-- Data for processing follows --

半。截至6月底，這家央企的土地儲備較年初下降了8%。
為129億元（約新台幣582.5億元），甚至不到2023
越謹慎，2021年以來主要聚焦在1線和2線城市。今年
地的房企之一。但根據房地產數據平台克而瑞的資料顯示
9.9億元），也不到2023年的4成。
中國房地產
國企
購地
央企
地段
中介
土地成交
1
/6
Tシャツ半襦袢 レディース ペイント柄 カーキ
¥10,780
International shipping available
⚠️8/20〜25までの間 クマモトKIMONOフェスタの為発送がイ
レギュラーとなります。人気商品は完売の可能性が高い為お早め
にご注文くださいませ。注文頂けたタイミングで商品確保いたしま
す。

-- Data for processing concluded --
-- Data for processing follows --

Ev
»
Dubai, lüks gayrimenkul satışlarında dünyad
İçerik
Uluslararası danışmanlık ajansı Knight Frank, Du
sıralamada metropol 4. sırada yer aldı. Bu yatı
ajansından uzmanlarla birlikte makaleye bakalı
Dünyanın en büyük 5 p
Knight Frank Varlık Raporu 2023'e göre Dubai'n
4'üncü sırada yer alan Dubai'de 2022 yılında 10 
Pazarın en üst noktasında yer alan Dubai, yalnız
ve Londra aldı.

-- Data for processing concluded --

[What is expected] Report each line in the two blocks above that contains the word "Frank".

[Answer space]
Uluslararası danışmanlık ajansı Knight Frank, Du
Knight Frank Varlık Raporu 2023'e göre Dubai'n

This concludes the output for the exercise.